| |
| |
| |
H.C. ten Berge
Texaanse Elegieën
I
Leeg toneel onder een grijze lucht
Tijd van afweer en omhelzingen
Verstikt gejammer binnenin
Alle woorden zijn gebruikt
Dat wij leven, zeiden ze,
Dat wij leven in zo'n systeem
En dat het steeds wankelt
Waardoor men moet behoeden
Kunst of spreeklust, want zo lang
Dat het zwijgen tot de lippen staat
En de grammatika voorgoed door ingewanden uitgescheiden
Zonder grondslag of uitzicht,
Dat achterbleef als een dienstplichtige schoen
In een opgeschrikt mijnenveld
| |
| |
Voortaan is geweld een voorrecht
Verzet is vruchteloos, zie dat
Wat je denkt te moeten denken
Gewogen en bespogen, onder druk
Van de omstandigheden, slechts het beste
Met je voor, dus geen zout
Op alle slakken, slijmend
Of je zult neergelegd worden (zeiden ze)
Alle woorden zijn gebruikt -
En gebruik het gruis van oude metaforen
Die bederf en lippendienst doorstonden
Zinnen die hun soepelheid behielden
Die afgemat in de riolen sliepen
Laat geen onbeschreven blad
Als zo'n dronken muurbloem
Die zich gladstreek onder de guirlandes,
Mompelend opstond, in elkaar kromp
En verfrommeld zich vergat
Hing tegen de muur als iemand
Die model stond maar toen wegliep
| |
| |
En terugkwam en weer wegliep
Als zo'n figuur die verloren was
En niet wist wat zijn lichaam daar deed
Op zo'n ongedwongen tuinfuif
Met whiskey en bittere vrouwen
Licht gebogen tussen wasknijpers en lampionnen
| |
| |
| |
II
Later, en elders, verbroken
Verbindingen, zelf ook verdoold
‘Omdat mijn vertrouwen geschokt is’
Snake River volgend, famous potatoes, tot aan Twin Falls
Vergeven van paarden en piepers,
Geen boom die niet buigt voor de wind,
voor de wind in Shoshone,
Met volle blaas bestoft tussen de struiken,
Wie een kroeg zoekt vindt hem niet
Zonder gods hulp en honderdtwintig paardekrachten
's Ochtends duizelig, gerad-
Braakt achter bruingebakken aardappels
Pound aan Mussolini, bijna dagelijks, via Mezzasoma:
‘Lippmann en andere vuile joden, met stront overdekt...

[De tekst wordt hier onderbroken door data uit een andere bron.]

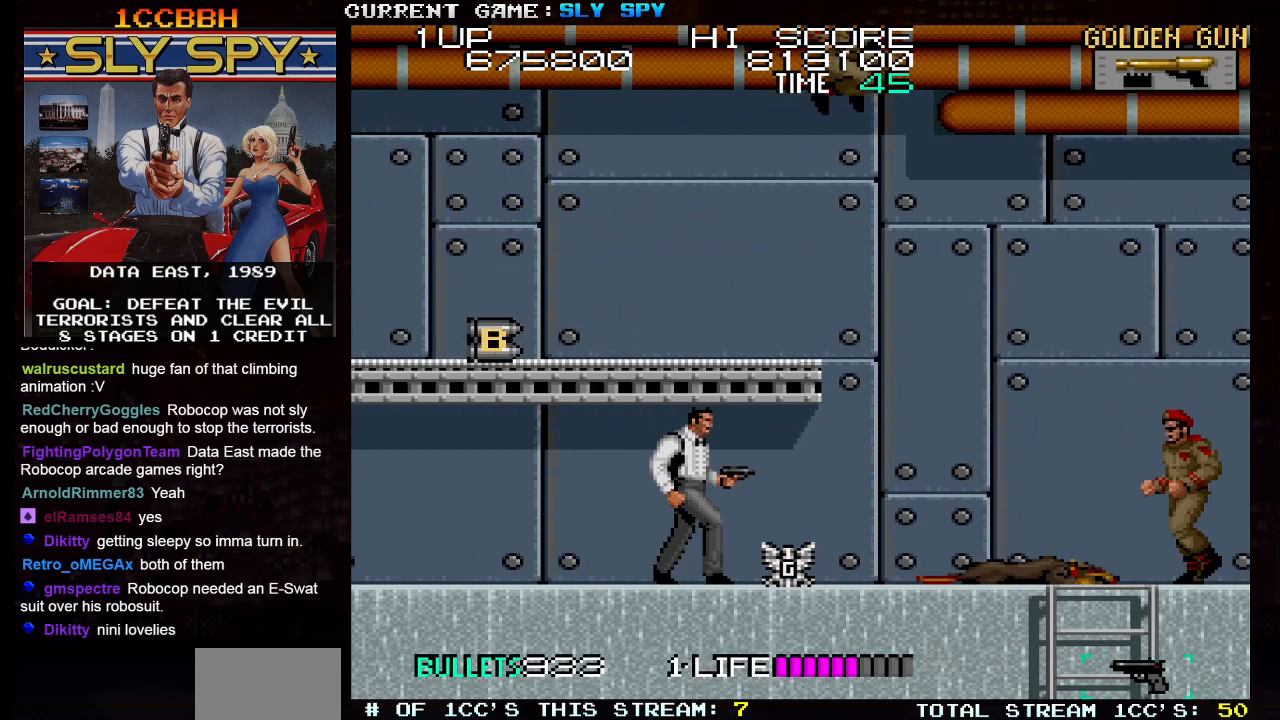
{"buttons": ["SQUARE"], "left_stick": "down", "events": [[217, "left_stick", "down"], [317, "SQUARE", "down"], [383, "SQUARE", "up"], [467, "SQUARE", "down"]]}
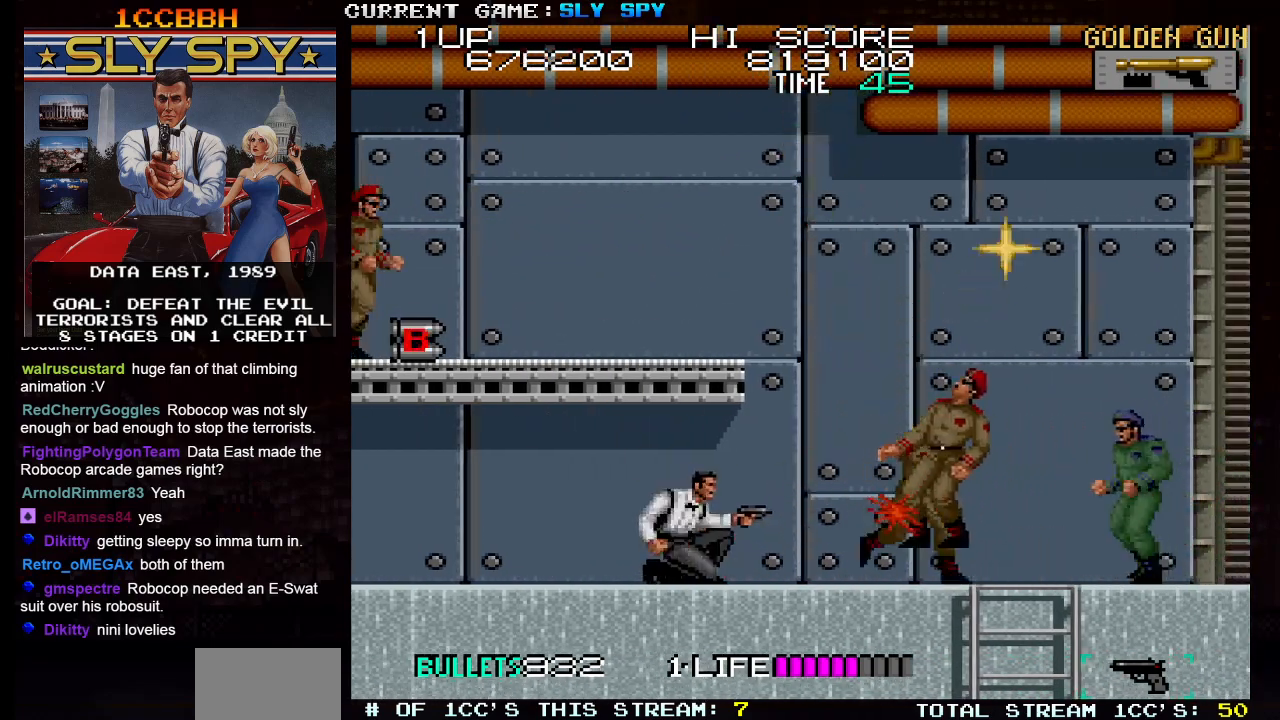
{"buttons": [], "left_stick": "down", "events": [[50, "SQUARE", "up"], [183, "SQUARE", "down"], [267, "SQUARE", "up"], [433, "SQUARE", "down"], [500, "SQUARE", "up"]]}
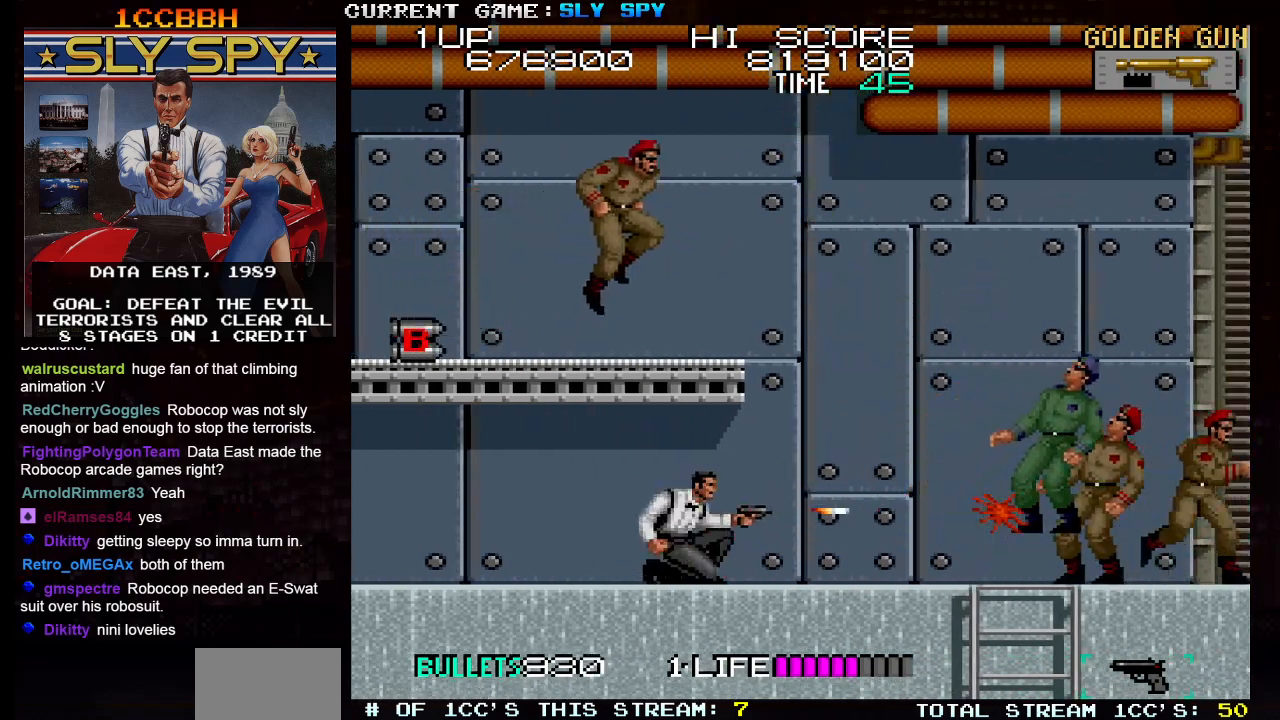
{"buttons": [], "left_stick": "center", "events": [[133, "SQUARE", "down"], [217, "SQUARE", "up"], [350, "left_stick", "center"]]}
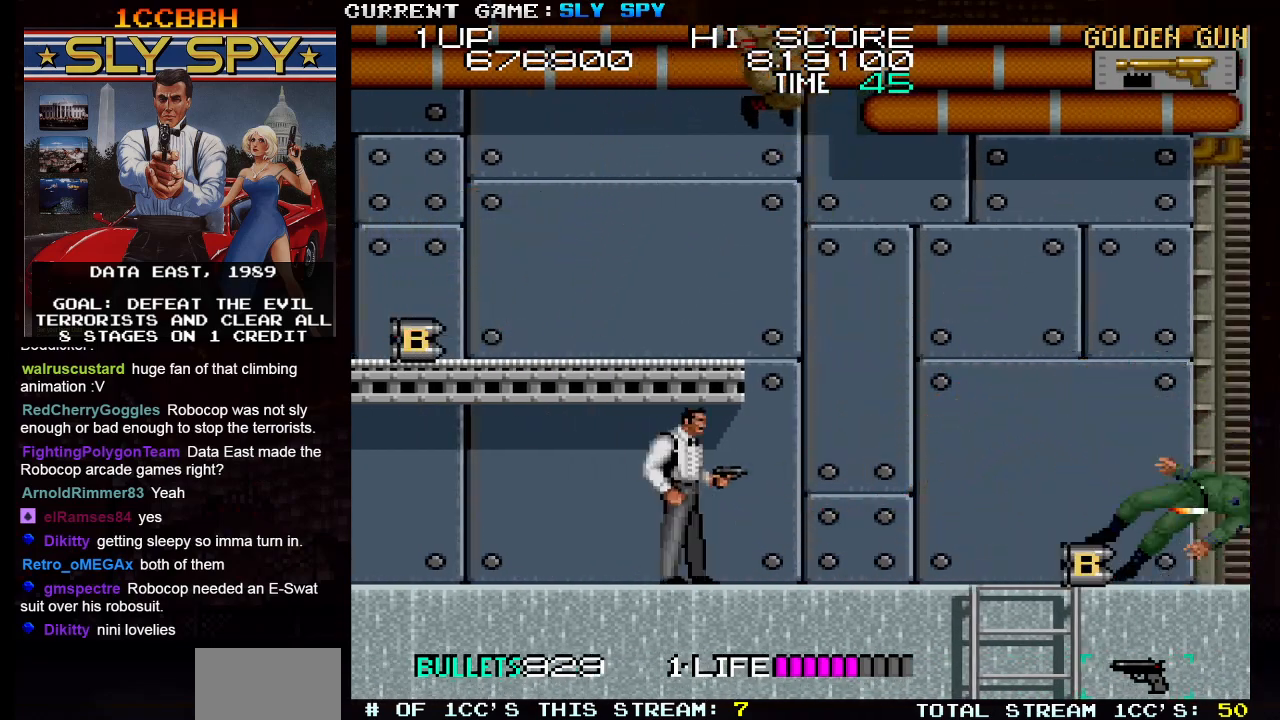
{"buttons": ["SQUARE"], "left_stick": "down", "events": [[50, "left_stick", "right"], [233, "left_stick", "down"], [283, "SQUARE", "down"], [350, "SQUARE", "up"], [500, "SQUARE", "down"]]}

de angel-saksiese joodse yankee pers’
Duivelse dichter, vreemdeling
| |
| |
Waarom de dichters van de nieuwe wereld
Zelden door het volk werden gerespekteerd;
Dwong aandacht af als een kind
Dat bloedverwante borelingen doodslaat in de wieg,
de litteris et de armis, praestantibus ingeniis,
Over boeken en wapens en mensen van uitzonderlijke begaafdheid,
‘De gewone onderwerpen van gesprek tussen intelligente mensen’,
Bij zware jongens opgesloten, gestoorden bovendien;
Langer dan de laatste lievelingen van de dode Duce
des groszdeutschen Reiches
Dwaalde Ez, bedreigd door duurzame Umnachtung
In de doolhof zonder draad,
Door Yankees gevoed en bewaakt
Geruchten, geruis, woordpluis
Waaiend om zijn oren, beeldflarden
Als klitten in zijn haar,
Een kweek van slijmdieren in blinde nissen... ‘Ez for Pres!’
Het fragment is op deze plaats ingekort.